With shielded types, each field gets its own slot:

```solidity
contract ShieldedStorage {
    struct ShieldedStruct {
        suint64 a;  // Slot 0
        suint128 b; // Slot 1
        suint64 c;  // Slot 2
    }

    ShieldedStruct shieldedData;

    /*
       Storage Layout:
       - Slot 0: [a]
       - Slot 1: [b]
       - Slot 2: [c]
    */
}
```

This means shielded contracts consume more storage slots than their unshielded equivalents. Plan your contract's storage layout accordingly.

## Gas Considerations

`CLOAD` and `CSTORE` have a **constant gas cost** regardless of the value being read or written. This is a critical privacy property.

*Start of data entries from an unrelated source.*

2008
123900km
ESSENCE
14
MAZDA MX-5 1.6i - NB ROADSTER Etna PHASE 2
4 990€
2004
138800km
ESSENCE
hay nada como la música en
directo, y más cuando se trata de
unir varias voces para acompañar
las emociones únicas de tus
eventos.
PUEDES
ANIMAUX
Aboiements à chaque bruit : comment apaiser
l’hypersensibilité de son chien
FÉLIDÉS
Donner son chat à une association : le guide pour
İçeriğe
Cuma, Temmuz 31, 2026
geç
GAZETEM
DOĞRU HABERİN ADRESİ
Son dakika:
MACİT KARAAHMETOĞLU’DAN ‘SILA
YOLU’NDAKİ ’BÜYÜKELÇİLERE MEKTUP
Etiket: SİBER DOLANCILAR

In the standard EVM, certain storage operations can have variable gas costs (e.g., writing a nonzero value to a slot that previously held zero costs more than overwriting an existing nonzero value). If `CLOAD` and `CSTORE` had similar variable costs, an observer could infer information about shielded values by analyzing gas consumption.

By making gas costs constant, Seismic prevents this class of information leakage. No matter what value is being stored or loaded, the gas cost is the same.

{% hint style="warning" %}
While `CLOAD` and `CSTORE` themselves have constant gas cost, other operations on shielded values (such as loops, conditionals, and exponentiation) can still leak information through gas. See [Be Mindful of Gas-Based Information Leakage](https://docs.seismic.systems/best-practices#be-mindful-of-gas-based-information-leakage) for details.
{% endhint %}

## Manual Slot Packing

If you need to pack multiple shielded values into a single slot for efficiency, you can do so using inline assembly. However, this is an advanced technique and carries significant risk.

When using inline assembly for slot packing:

* You must ensure all values packed into a single slot share the same confidentiality level.
* Incorrect packing can introduce vulnerabilities where private data is partially exposed or corrupted.
* The compiler cannot verify the correctness of your assembly-level storage operations.

```solidity
contract ManualSlotPacking {
    // Use a deterministic slot derived from a namespace string to avoid collisions.
    // keccak256("ManualSlotPacking.packed") = a fixed slot number.

    function _packedSlot() internal pure returns (uint256 s) {
        assembly {
            s := keccak256(0, 0)  // placeholder, we use a constant below
        }
        // Use a constant derived from a namespace to avoid storage collisions.
        s = uint256(keccak256("ManualSlotPacking.packed"));
    }

    function packTwo(suint128 a, suint128 b) public {
        uint256 slot = _packedSlot();
        assembly {
            let packed := or(shl(128, a), and(b, 0xffffffffffffffffffffffffffffffff))
            cstore(slot, packed)
        }
    }

    function unpackTwo() public view returns (uint128, uint128) {
        uint256 slot = _packedSlot();
        uint256 packed;
        assembly {
            packed := cload(slot)
        }
        uint128 a = uint128(packed >> 128);
        uint128 b = uint128(packed);
        return (a, b);
    }
}
```

{% hint style="danger" %}
Manual slot packing bypasses compiler safety checks. Use it only when absolutely necessary, and audit thoroughly. A mistake here can silently break your contract's privacy guarantees.
{% endhint %}

## Future Improvements

Compiler-level slot packing for shielded types is planned for a future release. This will allow the compiler to automatically pack multiple shielded values of compatible sizes into a single confidential slot, reducing storage costs without requiring manual assembly.

Until then, each shielded variable consumes its own full slot, and manual packing via assembly is the only alternative.